• Istruzioni
1. Secondo l'articolo sulla NIS2, da quando entra in vigore la direttiva?
2. Riporta parola per parola il passo dell'articolo sulla NIS2 che va da "Proprio la consapevolezza" a "il reale problema.".

• Brano proposto
+ + + +
NIS2: la compliance diventerà un driver di scelta

L’intervista con Michele Zunino, Amministratore Delegato di Netalia e Presidente del Consorzio Italia Cloud, che spiega come NIS2 sia una sfida, ma anche un'opportunità.

Autore: Redazione SecurityOpenLab

La trasformazione digitale ha cambiato il modo in cui viviamo, rendendoci dipendenti da sistemi informatici sempre più complessi che espongono le aziende, grandi e piccole, a rischi cyber sempre più sofisticati. In questo contesto la direttiva NIS2, in vigore dal prossimo ottobre, segna un punto di svolta. Come noto, parliamo di una normativa che impone requisiti di sicurezza informatica più stringenti e mira a rafforzare la cyber resilienza dell'Unione Europea. Ma quali saranno le conseguenze pratiche per le imprese italiane? Ne abbiamo parlato con Michele Zunino, Amministratore Delegato di Netalia e Presidente del Consorzio Italia Cloud, che spiega come NIS2 sia una sfida, ma anche un'opportunità. Da un lato, le aziende si troveranno a dover affrontare costi aggiuntivi per adeguarsi ai nuovi standard di sicurezza. Dall'altro, la normativa stimolerà una maggiore consapevolezza dei rischi informatici e spingerà le imprese a investire in soluzioni più sicure e affidabili.

La consapevolezza

Proprio la consapevolezza è stato uno dei temi centrali della chiacchierata con Zunino, che ha sottolineato come sia il primo passo verso una cybersecurity solida perché “la sicurezza informatica non è solo una semplice questione tecnologica, ma un vero e proprio problema culturale che affonda le sue radici nella percezione stessa del rischio”. Un concetto che “le grandi aziende hanno percepito benissimo e hanno fatto proprio, attuando già le azioni più opportune, al contrario delle medie e piccole aziende per le quali tutto si riduce a una questione di costo”, dimostrando di non avere alcuna percezione di quale sia il reale problema.
+ + + +
• Sezione dati
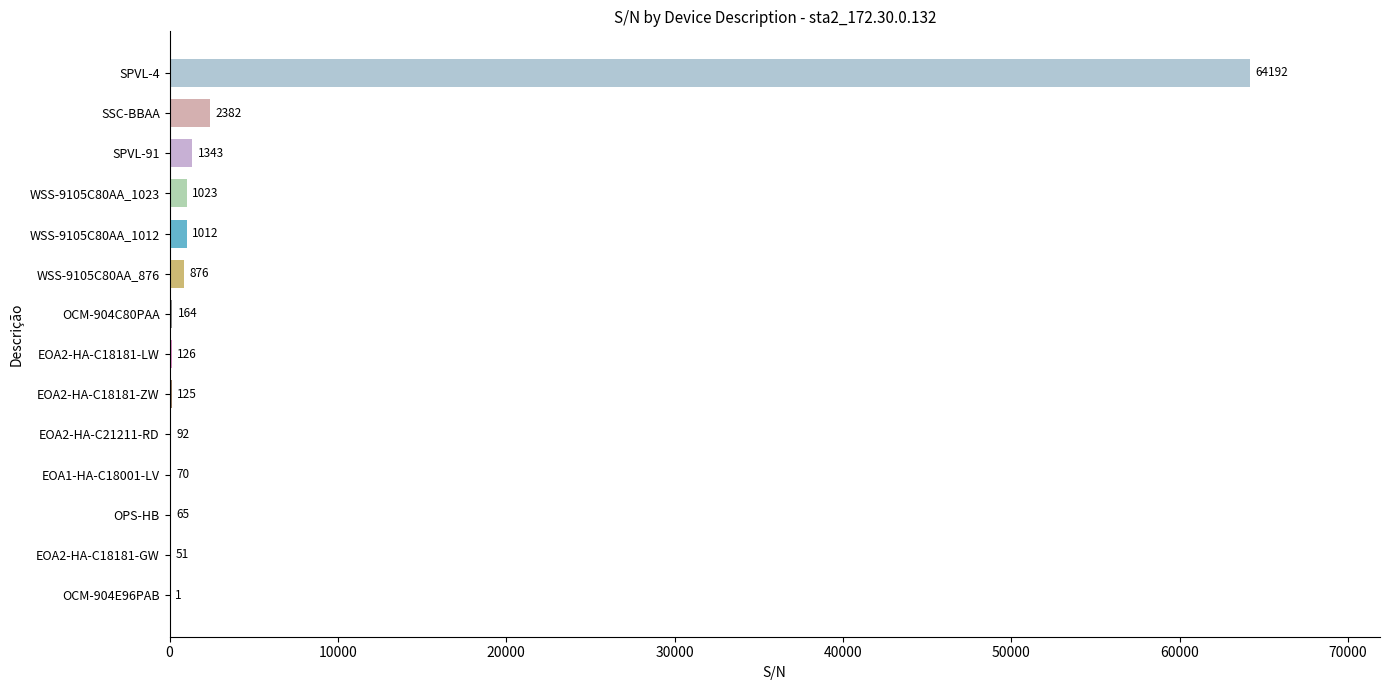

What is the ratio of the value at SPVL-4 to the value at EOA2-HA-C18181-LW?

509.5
+ + + +
• Soluzioni
1. Dal prossimo ottobre.

2.
Proprio la consapevolezza è stato uno dei temi centrali della chiacchierata con Zunino, che ha sottolineato come sia il primo passo verso una cybersecurity solida perché “la sicurezza informatica non è solo una semplice questione tecnologica, ma un vero e proprio problema culturale che affonda le sue radici nella percezione stessa del rischio”. Un concetto che “le grandi aziende hanno percepito benissimo e hanno fatto proprio, attuando già le azioni più opportune, al contrario delle medie e piccole aziende per le quali tutto si riduce a una questione di costo”, dimostrando di non avere alcuna percezione di quale sia il reale problema.